The sniffer dog is still the best mobile detecting sensor possessing up to 200 million olfactory cells in its nose compared with a human's 5 million and one third of a dog's brain is set aside for scent detection alone.

Scientists at the Defence, Science and Technology Laboratory (Dstl) at Fort Halstead in Kent recognise that the sniffer dog is still far from being replaced by technology and is increasingly being used for detection purposes. For this reason, a three-year research programme was undertaken by Dstl and the Anthrozoology Institute, University of Bristol to investigate ways of improving how potential sniffer dogs are selected, reared and trained.

The vast majority of sniffer dogs are obtained via donations from the public. However, there are some problems in obtaining dogs by this method as many are from poor backgrounds (both genetically and socially), they usually come with an unknown history and frequently have behavioural problems.

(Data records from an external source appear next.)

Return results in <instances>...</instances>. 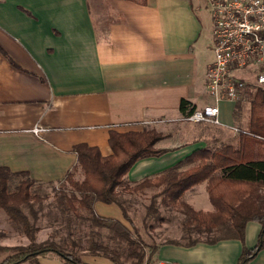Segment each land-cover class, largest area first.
I'll return each mask as SVG.
<instances>
[{
	"label": "crops",
	"instance_id": "1",
	"mask_svg": "<svg viewBox=\"0 0 264 264\" xmlns=\"http://www.w3.org/2000/svg\"><path fill=\"white\" fill-rule=\"evenodd\" d=\"M207 3L0 0V167L26 172L36 184H57L77 167L74 146L107 157L109 132L154 129L164 135L155 148L168 151L137 161L124 177L132 185L158 176L223 132H237L247 112L238 116L236 103L218 104V126L187 130L179 112L182 100L195 109L213 103L205 91L213 46ZM36 126L43 129L37 135ZM183 197L194 211H213L206 183ZM94 210L123 222L115 205L96 203ZM259 232L258 223L248 222L243 243L184 247L164 240L156 243L154 264H236L242 246L254 247ZM82 257L87 264H110ZM37 261L63 264L53 256ZM249 264H264V248Z\"/></svg>",
	"mask_w": 264,
	"mask_h": 264
},
{
	"label": "trees",
	"instance_id": "2",
	"mask_svg": "<svg viewBox=\"0 0 264 264\" xmlns=\"http://www.w3.org/2000/svg\"><path fill=\"white\" fill-rule=\"evenodd\" d=\"M145 2L140 0L142 4ZM251 95L246 128L237 132L236 147L232 144L202 147L158 176L132 185L124 177L137 161L159 157L168 151L155 148L164 135L154 129L111 131L108 136L111 154L107 157H102L96 148L74 146L72 152L83 178L73 179L75 168L67 172L61 181L67 184V190H58L53 194L54 203L47 205L49 224H62L64 234L58 236L57 242L51 239L36 242L42 209L35 211L32 205H42L45 200L44 196L31 192L36 182L26 172L12 173L0 167V211L28 241L26 246H0V254H7L0 264H38L37 259L45 256H53L63 264H87L81 259L83 255L105 258L112 264H154L158 246L144 242L135 221L134 200L130 199L144 195L146 190L154 193L149 196L148 204L142 205L143 229L152 230L165 220L162 207L176 209L183 215L182 239L189 238L193 232L206 236L220 233V237L210 240L170 242L176 245L190 247L200 242L214 244L230 239L243 243L245 225L258 223L260 232L255 246L250 249L242 246L236 263L249 264L264 248V90L258 89ZM193 110L188 101L180 102L182 119ZM236 110H239L237 102ZM12 177L19 178V182L10 191ZM202 183H206L212 212L194 211L182 200L186 191ZM96 203L118 207L123 222L97 215ZM22 208L27 209V215Z\"/></svg>",
	"mask_w": 264,
	"mask_h": 264
},
{
	"label": "built area",
	"instance_id": "3",
	"mask_svg": "<svg viewBox=\"0 0 264 264\" xmlns=\"http://www.w3.org/2000/svg\"><path fill=\"white\" fill-rule=\"evenodd\" d=\"M207 7L213 46L205 91L213 103L182 120L218 126L219 103H236L247 91L264 90V0H208ZM42 131L32 129L36 135Z\"/></svg>",
	"mask_w": 264,
	"mask_h": 264
},
{
	"label": "rangeland",
	"instance_id": "4",
	"mask_svg": "<svg viewBox=\"0 0 264 264\" xmlns=\"http://www.w3.org/2000/svg\"><path fill=\"white\" fill-rule=\"evenodd\" d=\"M255 92L254 90L252 91H247L246 96L237 102L239 104V110L237 111L238 116L243 117L244 114L242 112H247L248 114V108H249V101L252 99V93ZM184 123V128L188 127L187 130H191V127L193 126L192 123H188L185 121H182ZM245 123L241 124L238 122L236 125L237 127V132L245 130L246 124ZM209 126V124L207 125ZM237 132L233 133H226L223 132V134L220 135L218 139H216L214 142L208 141L209 147H218L221 144H232L234 147L238 145L239 142V135ZM192 133L190 131L187 132ZM210 142V144H209ZM78 172V173H76ZM83 178L81 171L79 170L78 167H76L73 170V179L75 181H81ZM9 190L13 191L15 190L17 183L19 182V178L12 177L9 180ZM68 186L66 183L61 182L57 184H37L33 187L32 193H37L41 196L45 197V200L43 201V204L38 205L37 203H34L32 205L33 210H39L41 207V211L39 213L40 219L38 221V227L39 231L37 234V242L39 243L40 241L47 239H51L55 242L58 241V236L64 234L62 232V224L57 222L55 225H51L48 222V215L49 210L47 208V205L49 203H54V193H57L58 190L60 191L61 189L67 190ZM47 196V198H46ZM149 196L150 193L148 190L145 191L144 195H135L132 196L130 199L134 200L133 205L135 208V221L137 226L141 229V236L144 240L145 243L147 244H156L160 243L161 241H174V242H179L184 244L186 240H199V241H204V240H210V239H215L217 237H220L219 232H213L208 234V236L204 234L197 235L195 232H193L189 238L187 239H182V227H181V221L183 220V215L178 212L176 209L173 210H164L162 207L161 209V215L165 220L159 224L155 225V228L152 230H147L143 229L141 226V216H143V206L148 204L149 201ZM184 201V197L182 198ZM185 202V201H184ZM22 212L27 215V209L22 208ZM44 214V215H42ZM42 215V216H41ZM154 225V224H153ZM58 232V233H57ZM55 235V237H53ZM46 239V240H47ZM27 239L16 229L15 226L11 224V222L8 220L7 216L0 211V246L1 247H14V246H26L28 242L26 241ZM62 248L63 246H58V248ZM7 254H0V261L5 257ZM90 256V255H87ZM81 259L83 257L81 256ZM127 263V261H121ZM111 264V262H110Z\"/></svg>",
	"mask_w": 264,
	"mask_h": 264
}]
</instances>
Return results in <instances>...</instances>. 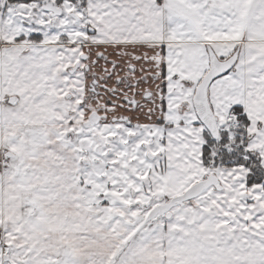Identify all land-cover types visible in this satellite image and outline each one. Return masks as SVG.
<instances>
[{"label":"snow or ice","instance_id":"6c2138e0","mask_svg":"<svg viewBox=\"0 0 264 264\" xmlns=\"http://www.w3.org/2000/svg\"><path fill=\"white\" fill-rule=\"evenodd\" d=\"M0 264H264V0H0Z\"/></svg>","mask_w":264,"mask_h":264}]
</instances>
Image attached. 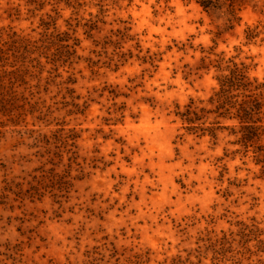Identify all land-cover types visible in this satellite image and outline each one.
<instances>
[{
  "label": "rangeland",
  "instance_id": "obj_1",
  "mask_svg": "<svg viewBox=\"0 0 264 264\" xmlns=\"http://www.w3.org/2000/svg\"><path fill=\"white\" fill-rule=\"evenodd\" d=\"M0 0V264H264V0Z\"/></svg>",
  "mask_w": 264,
  "mask_h": 264
},
{
  "label": "trees",
  "instance_id": "obj_2",
  "mask_svg": "<svg viewBox=\"0 0 264 264\" xmlns=\"http://www.w3.org/2000/svg\"><path fill=\"white\" fill-rule=\"evenodd\" d=\"M199 3L205 7V8H208V7H218V3L219 1L218 0H199Z\"/></svg>",
  "mask_w": 264,
  "mask_h": 264
}]
</instances>
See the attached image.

A breeding programme is another option, but there are substantial infrastructure and expense implications involved in such a project. The Dstl research commenced with an extensive literature review and surveys of dog trainers, behavioural counsellors, service dog breeding establishments, search dog training centres and handlers.

The study then went on to look first hand at the early stages of a potential sniffer dog's life. Explaining the reasons for the research, Samantha Gaines, Project Leader at Dstl said: "There was, and still is, a problem with the supply of suitable dogs for explosives search.

This study came about in order to help redress the balance. We were aiming to find a set of parameters that would make the ideal rearing conditions for the sniffer dog".

Dstl randomly selected thirty-two male Labrador Retrievers and procured them for the project. Dogs from both gun dog and show dog lines were selected but at no point were puppies chosen for specific characteristics. The dogs were then sent around the UK to be reared in puppy walking homes. Part of the purpose of the study was to investigate the effect of puppy-walking on the ultimate success of the dog in training.

All puppy walkers were given a strict protocol to follow, which ensured that the puppies were exposed to the same set of environments and situations as each other. The result was that all 32 puppies were well socialised, showed little fear of novel environments and very few behavioural problems.

At eleven months of age, 31 dogs entered the Defence Animal Centre at Melton Mowbray and following ten weeks of training, a documented procedure (the first of its kind) gave a standardised method of assessing the search ability of individual dogs.


Findings of the sniffer dog programme: The study showed that prescribed puppy walking and a socialisation routine is an effective way of enhancing search dog procurement and training success. Dogs rated most suitable after training were from gun dog, rather than show dog lines. Dogs that showed excessive attention seeking behaviours toward humans were shown subsequently to have poor search ability. · It was noted that dogs which found novel experiences stressful, indicated by increased levels of excreted cortisol, were less suitable for search work. Given the success of the puppy walking study more research is now in the pipeline.

As Sam elaborates, "Dstl and the Anthrozoology Institute at Bristol University are hoping to study dog handlers and how their selection and training can be enhanced. Follow-on research will also look at ways of improving the transition from home environments into working environments. This information will be made publicly available to benefit all dogs which need to be kennelled for reasons of quarantine, boarding or in re-homing centres."